---------- DATA EXCERPTS ----------

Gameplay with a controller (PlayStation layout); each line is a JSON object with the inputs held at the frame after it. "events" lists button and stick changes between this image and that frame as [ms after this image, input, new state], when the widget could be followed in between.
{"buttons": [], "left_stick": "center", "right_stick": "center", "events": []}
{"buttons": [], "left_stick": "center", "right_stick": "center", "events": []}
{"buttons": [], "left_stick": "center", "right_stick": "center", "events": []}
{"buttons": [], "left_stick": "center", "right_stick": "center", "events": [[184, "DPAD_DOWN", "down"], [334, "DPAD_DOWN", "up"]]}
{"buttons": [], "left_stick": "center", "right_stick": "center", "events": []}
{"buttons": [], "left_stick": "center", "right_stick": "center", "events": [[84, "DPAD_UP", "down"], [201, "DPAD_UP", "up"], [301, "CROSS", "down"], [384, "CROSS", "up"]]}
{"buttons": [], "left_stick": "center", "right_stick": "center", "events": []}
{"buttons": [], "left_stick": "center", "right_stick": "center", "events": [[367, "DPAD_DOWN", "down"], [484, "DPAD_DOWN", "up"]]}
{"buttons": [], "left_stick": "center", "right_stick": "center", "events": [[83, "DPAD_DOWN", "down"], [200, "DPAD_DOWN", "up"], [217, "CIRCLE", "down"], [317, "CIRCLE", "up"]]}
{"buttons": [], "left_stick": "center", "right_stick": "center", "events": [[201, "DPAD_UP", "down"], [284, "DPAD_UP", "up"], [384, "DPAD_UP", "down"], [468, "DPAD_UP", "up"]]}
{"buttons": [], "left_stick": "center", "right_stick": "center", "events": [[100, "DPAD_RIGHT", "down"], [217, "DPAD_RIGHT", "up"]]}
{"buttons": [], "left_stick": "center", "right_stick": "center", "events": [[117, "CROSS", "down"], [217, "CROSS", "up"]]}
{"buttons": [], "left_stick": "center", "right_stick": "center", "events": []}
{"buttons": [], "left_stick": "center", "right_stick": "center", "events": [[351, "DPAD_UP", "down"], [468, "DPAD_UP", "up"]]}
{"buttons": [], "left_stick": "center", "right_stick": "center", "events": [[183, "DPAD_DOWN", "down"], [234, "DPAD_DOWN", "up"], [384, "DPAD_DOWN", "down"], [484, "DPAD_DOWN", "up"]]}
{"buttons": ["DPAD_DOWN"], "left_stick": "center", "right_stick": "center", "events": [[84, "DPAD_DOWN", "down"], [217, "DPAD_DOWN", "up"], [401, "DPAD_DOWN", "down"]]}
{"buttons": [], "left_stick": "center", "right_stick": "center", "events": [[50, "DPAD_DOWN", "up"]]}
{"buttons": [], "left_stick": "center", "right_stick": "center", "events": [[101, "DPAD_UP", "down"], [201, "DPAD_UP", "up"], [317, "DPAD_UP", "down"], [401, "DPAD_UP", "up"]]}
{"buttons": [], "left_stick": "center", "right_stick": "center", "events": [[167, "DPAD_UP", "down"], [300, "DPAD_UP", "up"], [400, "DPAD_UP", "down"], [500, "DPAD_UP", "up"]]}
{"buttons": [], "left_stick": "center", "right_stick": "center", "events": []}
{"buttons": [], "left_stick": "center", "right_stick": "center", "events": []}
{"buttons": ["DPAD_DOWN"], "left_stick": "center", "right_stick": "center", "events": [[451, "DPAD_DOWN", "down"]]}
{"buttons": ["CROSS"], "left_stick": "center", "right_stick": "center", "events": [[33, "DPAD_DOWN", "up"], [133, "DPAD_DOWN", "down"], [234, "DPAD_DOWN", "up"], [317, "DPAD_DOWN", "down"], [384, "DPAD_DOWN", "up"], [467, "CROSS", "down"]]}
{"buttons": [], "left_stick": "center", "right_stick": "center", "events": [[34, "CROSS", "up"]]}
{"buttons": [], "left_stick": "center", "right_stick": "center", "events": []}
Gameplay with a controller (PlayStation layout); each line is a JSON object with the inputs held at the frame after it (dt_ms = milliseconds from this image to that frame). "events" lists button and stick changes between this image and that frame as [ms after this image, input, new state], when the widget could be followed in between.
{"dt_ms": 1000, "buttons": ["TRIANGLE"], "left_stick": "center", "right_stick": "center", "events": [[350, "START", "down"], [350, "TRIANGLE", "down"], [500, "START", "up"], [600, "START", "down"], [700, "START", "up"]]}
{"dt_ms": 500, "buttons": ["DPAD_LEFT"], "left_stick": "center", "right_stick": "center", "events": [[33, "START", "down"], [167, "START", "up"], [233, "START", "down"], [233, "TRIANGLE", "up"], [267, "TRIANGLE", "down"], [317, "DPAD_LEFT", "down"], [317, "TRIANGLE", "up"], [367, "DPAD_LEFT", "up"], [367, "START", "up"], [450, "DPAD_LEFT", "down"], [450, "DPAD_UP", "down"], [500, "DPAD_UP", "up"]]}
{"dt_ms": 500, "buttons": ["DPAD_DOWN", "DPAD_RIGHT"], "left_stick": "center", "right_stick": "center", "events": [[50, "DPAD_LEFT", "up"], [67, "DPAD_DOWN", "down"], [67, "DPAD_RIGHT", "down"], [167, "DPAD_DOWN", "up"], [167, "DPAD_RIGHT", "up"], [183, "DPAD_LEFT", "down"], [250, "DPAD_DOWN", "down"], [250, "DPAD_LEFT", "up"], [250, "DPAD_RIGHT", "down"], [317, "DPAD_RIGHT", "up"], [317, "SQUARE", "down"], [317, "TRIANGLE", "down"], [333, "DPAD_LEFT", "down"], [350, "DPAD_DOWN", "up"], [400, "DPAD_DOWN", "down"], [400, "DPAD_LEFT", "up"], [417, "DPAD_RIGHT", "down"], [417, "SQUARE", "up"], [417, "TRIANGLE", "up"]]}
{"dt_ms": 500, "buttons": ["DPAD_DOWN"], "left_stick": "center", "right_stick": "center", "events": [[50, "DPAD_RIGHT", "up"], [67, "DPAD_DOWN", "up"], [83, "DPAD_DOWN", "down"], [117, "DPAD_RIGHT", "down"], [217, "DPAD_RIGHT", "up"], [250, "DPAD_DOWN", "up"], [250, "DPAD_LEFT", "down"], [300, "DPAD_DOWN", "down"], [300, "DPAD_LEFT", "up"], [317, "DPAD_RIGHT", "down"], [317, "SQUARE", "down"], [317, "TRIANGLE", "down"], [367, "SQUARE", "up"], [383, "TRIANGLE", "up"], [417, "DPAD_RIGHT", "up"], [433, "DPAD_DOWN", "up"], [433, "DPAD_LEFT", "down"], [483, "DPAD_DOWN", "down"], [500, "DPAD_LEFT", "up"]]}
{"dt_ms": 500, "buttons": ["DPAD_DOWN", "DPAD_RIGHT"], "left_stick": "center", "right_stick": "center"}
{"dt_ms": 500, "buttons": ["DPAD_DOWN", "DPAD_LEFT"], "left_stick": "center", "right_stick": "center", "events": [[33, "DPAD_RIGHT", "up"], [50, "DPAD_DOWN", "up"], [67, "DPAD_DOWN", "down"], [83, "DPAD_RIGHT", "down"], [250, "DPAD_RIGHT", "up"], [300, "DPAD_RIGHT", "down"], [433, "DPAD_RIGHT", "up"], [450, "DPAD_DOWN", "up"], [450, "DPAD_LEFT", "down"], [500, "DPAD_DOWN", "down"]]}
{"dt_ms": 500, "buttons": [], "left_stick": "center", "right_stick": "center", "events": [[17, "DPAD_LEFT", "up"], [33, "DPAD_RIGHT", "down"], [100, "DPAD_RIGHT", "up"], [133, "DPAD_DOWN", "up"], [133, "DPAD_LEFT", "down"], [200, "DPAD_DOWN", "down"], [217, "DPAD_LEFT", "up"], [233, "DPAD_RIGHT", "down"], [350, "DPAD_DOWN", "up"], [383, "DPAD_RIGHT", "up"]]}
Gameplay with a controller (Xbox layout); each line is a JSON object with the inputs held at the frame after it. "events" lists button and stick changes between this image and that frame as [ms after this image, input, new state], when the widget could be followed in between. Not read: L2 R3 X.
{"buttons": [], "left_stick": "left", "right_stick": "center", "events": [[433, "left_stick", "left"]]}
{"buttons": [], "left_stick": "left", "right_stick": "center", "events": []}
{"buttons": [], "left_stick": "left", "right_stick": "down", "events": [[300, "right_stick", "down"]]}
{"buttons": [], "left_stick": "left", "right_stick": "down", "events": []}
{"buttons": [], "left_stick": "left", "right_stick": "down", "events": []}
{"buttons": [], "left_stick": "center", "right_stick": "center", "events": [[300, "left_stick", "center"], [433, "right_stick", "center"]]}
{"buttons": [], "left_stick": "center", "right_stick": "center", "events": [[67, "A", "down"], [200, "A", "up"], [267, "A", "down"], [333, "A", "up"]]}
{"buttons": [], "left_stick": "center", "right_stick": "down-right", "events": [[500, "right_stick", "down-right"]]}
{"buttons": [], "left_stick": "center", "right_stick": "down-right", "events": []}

----------

▶ ACTION ITEM
Show the lines of the entries that include the string "START", copying each in full.

▶ EXERCISE ANSWER
{"dt_ms": 1000, "buttons": ["TRIANGLE"], "left_stick": "center", "right_stick": "center", "events": [[350, "START", "down"], [350, "TRIANGLE", "down"], [500, "START", "up"], [600, "START", "down"], [700, "START", "up"]]}
{"dt_ms": 500, "buttons": ["DPAD_LEFT"], "left_stick": "center", "right_stick": "center", "events": [[33, "START", "down"], [167, "START", "up"], [233, "START", "down"], [233, "TRIANGLE", "up"], [267, "TRIANGLE", "down"], [317, "DPAD_LEFT", "down"], [317, "TRIANGLE", "up"], [367, "DPAD_LEFT", "up"], [367, "START", "up"], [450, "DPAD_LEFT", "down"], [450, "DPAD_UP", "down"], [500, "DPAD_UP", "up"]]}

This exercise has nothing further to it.